Although networking and making personal contact are important steps towards landing your dream hedge fund job, it will all count for nothing if your resume doesn’t stand out from the crowd. And we’re not talking about the presentation here – although that is of course important. What we’re talking about is the content – and this is something that you may have to spend years working towards.
A strong resume is built on three pillars – specialised knowledge, authority, and proven results. Today, we’re going to talk about the importance of each of these, and the steps that you can take to improve upon each one.
Specialised knowledge can be loosely defined as being knowledge that is practical, functional and specific to the area you work in or the abilities you use in order to excel at your job. The main value of specialised knowledge lies in the time it can save you – and the people you work for.
It could, for example, make the difference between spending 18 months on a task or being able to complete it within just 3 months. It helps you to identify more opportunities, move on them quickly, and execute the necessary tasks efficiently – and when it is multiplied across several years, marks you out as having a strong advantage over the competition. Here are some ideas to help you develop your specialised knowledge:
- Read two books a month for two years on the area of specialised knowledge that will most help your career.
- Subscribe to three of the best newsletters from experts in your industry. Try to focus on those that provide insights, analyses, and white papers, as you learn next to nothing from reading re-hashes of the latest market news.
- Do a certificate course that is specific your area of specialised knowledge. Being able to show that a third party can verify your specialist knowledge will have a lot more credibility than merely detailing your reading habits.

▶ **Material shown**

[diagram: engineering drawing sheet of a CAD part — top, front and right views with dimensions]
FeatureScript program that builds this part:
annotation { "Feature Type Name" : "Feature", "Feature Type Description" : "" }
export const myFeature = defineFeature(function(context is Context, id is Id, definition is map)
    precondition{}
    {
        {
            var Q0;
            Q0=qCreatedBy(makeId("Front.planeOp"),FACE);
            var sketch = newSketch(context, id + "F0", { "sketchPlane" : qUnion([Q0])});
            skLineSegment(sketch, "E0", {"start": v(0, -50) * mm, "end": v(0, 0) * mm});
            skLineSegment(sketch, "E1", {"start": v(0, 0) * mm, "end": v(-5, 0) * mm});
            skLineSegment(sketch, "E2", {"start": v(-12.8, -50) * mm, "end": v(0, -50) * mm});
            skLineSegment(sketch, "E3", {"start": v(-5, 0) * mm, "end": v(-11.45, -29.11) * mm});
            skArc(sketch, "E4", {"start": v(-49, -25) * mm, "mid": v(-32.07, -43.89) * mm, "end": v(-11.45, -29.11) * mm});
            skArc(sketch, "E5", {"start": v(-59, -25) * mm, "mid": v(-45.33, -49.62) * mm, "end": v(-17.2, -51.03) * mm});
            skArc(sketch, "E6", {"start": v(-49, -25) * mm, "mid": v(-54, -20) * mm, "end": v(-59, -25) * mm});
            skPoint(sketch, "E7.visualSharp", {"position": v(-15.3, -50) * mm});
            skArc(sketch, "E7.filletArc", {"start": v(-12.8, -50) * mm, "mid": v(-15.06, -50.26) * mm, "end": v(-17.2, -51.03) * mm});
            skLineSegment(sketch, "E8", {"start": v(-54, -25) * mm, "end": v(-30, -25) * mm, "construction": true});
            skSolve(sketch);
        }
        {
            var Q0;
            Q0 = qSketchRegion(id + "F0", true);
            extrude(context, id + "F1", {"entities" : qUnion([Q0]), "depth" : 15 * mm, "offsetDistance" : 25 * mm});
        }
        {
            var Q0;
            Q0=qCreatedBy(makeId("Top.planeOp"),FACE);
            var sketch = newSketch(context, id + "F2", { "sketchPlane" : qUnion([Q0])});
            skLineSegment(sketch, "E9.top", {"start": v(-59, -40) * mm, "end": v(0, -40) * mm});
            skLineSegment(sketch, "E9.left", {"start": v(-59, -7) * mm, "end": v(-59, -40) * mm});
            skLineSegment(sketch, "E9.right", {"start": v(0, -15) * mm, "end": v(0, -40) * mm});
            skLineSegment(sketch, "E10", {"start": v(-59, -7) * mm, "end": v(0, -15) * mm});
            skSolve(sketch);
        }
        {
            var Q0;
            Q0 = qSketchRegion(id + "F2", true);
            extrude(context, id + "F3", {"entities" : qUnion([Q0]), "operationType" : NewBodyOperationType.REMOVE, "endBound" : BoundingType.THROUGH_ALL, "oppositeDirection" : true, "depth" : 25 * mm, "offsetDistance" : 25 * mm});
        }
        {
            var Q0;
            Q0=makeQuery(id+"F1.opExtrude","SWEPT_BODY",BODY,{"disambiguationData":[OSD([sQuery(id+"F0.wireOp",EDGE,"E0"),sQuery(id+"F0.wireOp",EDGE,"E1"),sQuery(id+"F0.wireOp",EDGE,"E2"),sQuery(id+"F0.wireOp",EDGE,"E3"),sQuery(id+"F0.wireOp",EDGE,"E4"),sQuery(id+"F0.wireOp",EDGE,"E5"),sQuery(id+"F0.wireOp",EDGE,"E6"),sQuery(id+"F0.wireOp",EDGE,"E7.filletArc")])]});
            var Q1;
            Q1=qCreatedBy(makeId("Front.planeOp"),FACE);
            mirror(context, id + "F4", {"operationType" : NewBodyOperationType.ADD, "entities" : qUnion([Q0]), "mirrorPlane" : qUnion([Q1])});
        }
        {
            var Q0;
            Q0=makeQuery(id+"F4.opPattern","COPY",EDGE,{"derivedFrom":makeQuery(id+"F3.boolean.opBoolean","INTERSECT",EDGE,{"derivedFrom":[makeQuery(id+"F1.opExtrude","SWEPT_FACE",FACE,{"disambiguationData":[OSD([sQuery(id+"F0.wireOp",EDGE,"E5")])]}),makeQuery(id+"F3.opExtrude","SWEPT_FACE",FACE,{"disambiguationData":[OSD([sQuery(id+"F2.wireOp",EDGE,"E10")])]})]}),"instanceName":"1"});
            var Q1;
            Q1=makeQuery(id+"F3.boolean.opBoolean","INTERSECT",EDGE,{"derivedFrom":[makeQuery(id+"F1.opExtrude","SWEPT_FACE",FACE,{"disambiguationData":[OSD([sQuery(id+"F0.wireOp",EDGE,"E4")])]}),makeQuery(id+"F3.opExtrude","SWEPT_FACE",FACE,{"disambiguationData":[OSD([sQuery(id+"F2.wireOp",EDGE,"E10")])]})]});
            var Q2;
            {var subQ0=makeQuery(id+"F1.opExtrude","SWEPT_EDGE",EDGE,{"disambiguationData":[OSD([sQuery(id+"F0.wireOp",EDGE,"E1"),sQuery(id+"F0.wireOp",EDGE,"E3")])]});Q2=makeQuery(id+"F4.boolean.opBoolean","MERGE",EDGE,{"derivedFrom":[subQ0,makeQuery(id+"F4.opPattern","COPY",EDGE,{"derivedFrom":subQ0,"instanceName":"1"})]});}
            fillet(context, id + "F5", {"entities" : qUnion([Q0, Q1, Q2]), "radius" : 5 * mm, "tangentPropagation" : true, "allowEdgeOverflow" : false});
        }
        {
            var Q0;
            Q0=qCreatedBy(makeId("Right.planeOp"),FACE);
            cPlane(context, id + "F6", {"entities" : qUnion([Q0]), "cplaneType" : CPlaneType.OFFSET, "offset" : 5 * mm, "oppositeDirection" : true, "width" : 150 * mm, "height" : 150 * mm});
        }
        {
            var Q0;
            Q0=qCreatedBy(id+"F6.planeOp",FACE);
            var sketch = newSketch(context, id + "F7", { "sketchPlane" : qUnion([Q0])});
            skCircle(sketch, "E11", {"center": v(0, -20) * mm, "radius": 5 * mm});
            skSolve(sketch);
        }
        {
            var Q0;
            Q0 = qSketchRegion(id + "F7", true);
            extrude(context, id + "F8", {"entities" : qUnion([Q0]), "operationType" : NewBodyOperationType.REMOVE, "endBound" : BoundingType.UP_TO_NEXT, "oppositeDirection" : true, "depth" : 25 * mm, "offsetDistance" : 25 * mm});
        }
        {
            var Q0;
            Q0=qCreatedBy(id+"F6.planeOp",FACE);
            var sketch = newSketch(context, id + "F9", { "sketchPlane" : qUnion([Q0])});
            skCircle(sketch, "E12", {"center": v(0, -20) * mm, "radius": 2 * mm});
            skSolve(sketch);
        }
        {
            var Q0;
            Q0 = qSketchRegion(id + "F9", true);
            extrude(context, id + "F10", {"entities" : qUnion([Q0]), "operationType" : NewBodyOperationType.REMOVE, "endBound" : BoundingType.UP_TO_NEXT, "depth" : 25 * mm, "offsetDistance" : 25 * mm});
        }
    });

▶ **Your instructions**
Retype the passage from the hedge fund resume text above, between "Specialised knowledge can" and "help your career.", inclusive.

▶ **Answer to this task**
Specialised knowledge can be loosely defined as being knowledge that is practical, functional and specific to the area you work in or the abilities you use in order to excel at your job. The main value of specialised knowledge lies in the time it can save you – and the people you work for.
It could, for example, make the difference between spending 18 months on a task or being able to complete it within just 3 months. It helps you to identify more opportunities, move on them quickly, and execute the necessary tasks efficiently – and when it is multiplied across several years, marks you out as having a strong advantage over the competition. Here are some ideas to help you develop your specialised knowledge:
- Read two books a month for two years on the area of specialised knowledge that will most help your career.